::: Passage provided
Dorothy Sturm

Women of Achievement

for a woman whose achievements still enrich our lives:

Dorothy Sturm

Artist, educator and mentor all describe Dorothy Sturm’s achievements. She excelled in each of these areas during her lifetime and her impact continues to be felt.

Born in Memphis in 1911, Dorothy Sturm graduated from St. Mary’s Episcopal Girls’ School in 1929. Her father gave her a bus ticket to New York, where she arrived in 1930 to study art.

She returned to the Delta in 1938 to become an instructor at the Memphis College of Art where she taught until she formally retired in the late 1970s. During her teaching career she continued to create her own art. In addition to her abstract pieces, she is world-famous in the medical community for her watercolors of blood cells, which were first published in a 1953 text.

These are the facts surrounding the life of Dorothy Sturm. But they in no way fully describe the impact she had both on the art world and on her students and friends.
::::::
::: Extracted material
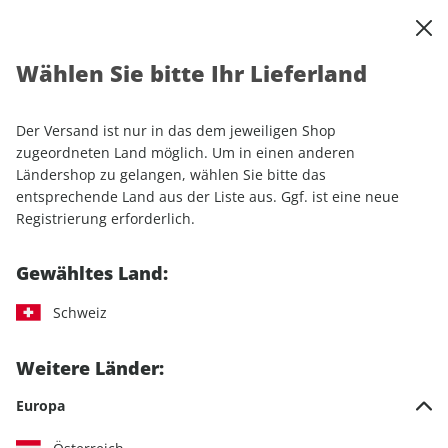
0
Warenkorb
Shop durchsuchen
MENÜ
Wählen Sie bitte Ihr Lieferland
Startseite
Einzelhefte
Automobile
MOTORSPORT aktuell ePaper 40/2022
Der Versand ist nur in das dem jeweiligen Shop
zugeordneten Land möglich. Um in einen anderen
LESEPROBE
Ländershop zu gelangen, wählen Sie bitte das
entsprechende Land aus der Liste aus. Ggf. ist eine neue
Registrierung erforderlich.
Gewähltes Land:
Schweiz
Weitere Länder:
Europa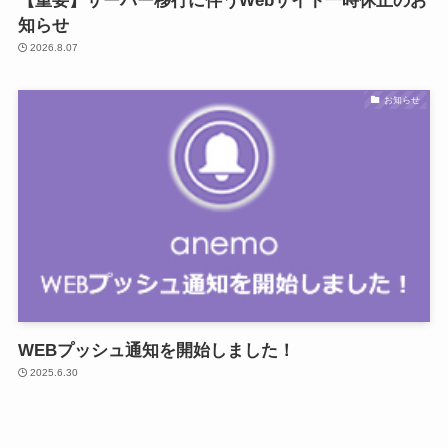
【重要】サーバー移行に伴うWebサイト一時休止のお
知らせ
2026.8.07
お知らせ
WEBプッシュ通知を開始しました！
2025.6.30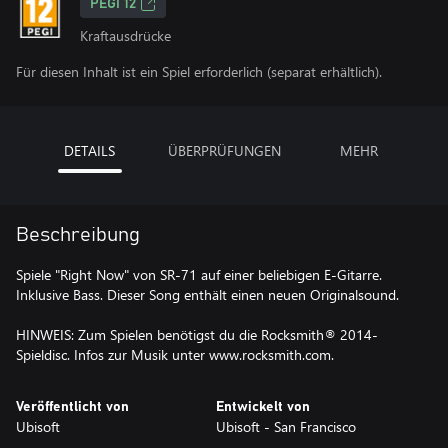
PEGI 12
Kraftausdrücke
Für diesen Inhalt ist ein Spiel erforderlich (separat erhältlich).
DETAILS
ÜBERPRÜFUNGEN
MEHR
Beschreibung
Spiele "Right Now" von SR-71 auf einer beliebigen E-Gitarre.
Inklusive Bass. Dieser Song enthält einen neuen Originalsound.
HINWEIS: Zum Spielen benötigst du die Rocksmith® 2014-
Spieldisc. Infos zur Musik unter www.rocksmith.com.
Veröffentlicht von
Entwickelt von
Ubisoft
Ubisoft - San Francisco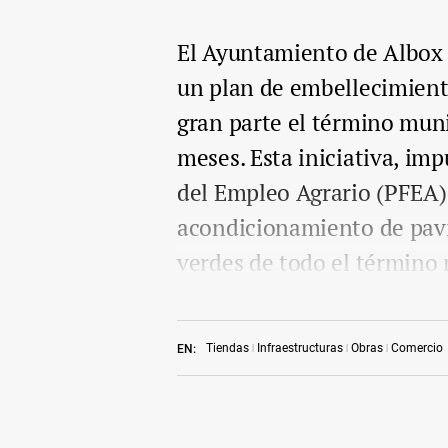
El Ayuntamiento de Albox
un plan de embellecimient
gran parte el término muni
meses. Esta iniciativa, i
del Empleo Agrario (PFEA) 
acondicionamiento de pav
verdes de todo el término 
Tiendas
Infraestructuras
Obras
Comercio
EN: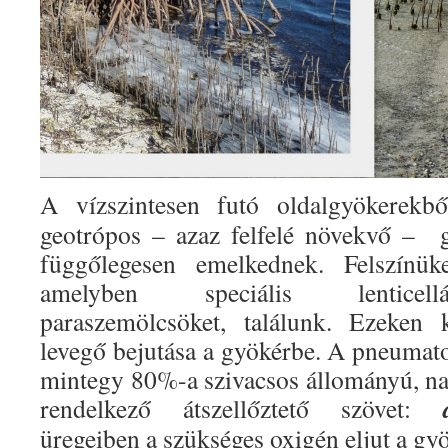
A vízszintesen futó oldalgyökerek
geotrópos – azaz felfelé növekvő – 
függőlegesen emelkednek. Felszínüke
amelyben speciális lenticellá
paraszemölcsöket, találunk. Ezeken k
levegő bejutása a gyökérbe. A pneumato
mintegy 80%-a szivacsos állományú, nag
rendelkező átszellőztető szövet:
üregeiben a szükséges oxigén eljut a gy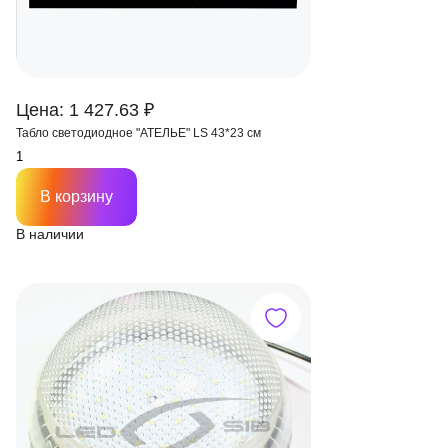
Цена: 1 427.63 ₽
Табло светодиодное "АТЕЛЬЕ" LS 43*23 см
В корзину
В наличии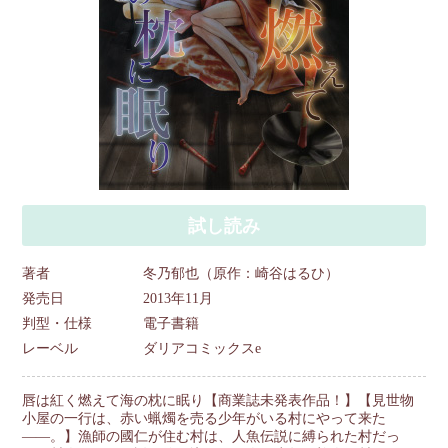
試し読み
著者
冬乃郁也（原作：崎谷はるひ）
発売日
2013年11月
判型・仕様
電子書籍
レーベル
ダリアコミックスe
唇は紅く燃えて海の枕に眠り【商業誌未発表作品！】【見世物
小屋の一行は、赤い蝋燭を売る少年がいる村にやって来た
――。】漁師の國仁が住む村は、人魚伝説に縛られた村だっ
::::::
Required action A | According to the Dorothy Sturm profile, in what year did she return to the Delta to teach at the Memphis College of Art?
Required action B | Reproduce the stretch of the Dorothy Sturm profile from "Women of Achievement" through "a 1953 text.".
The records were taken from a separate source.

Solution A | 1938

Solution B |
Women of Achievement

for a woman whose achievements still enrich our lives:

Dorothy Sturm

Artist, educator and mentor all describe Dorothy Sturm’s achievements. She excelled in each of these areas during her lifetime and her impact continues to be felt.

Born in Memphis in 1911, Dorothy Sturm graduated from St. Mary’s Episcopal Girls’ School in 1929. Her father gave her a bus ticket to New York, where she arrived in 1930 to study art.

She returned to the Delta in 1938 to become an instructor at the Memphis College of Art where she taught until she formally retired in the late 1970s. During her teaching career she continued to create her own art. In addition to her abstract pieces, she is world-famous in the medical community for her watercolors of blood cells, which were first published in a 1953 text.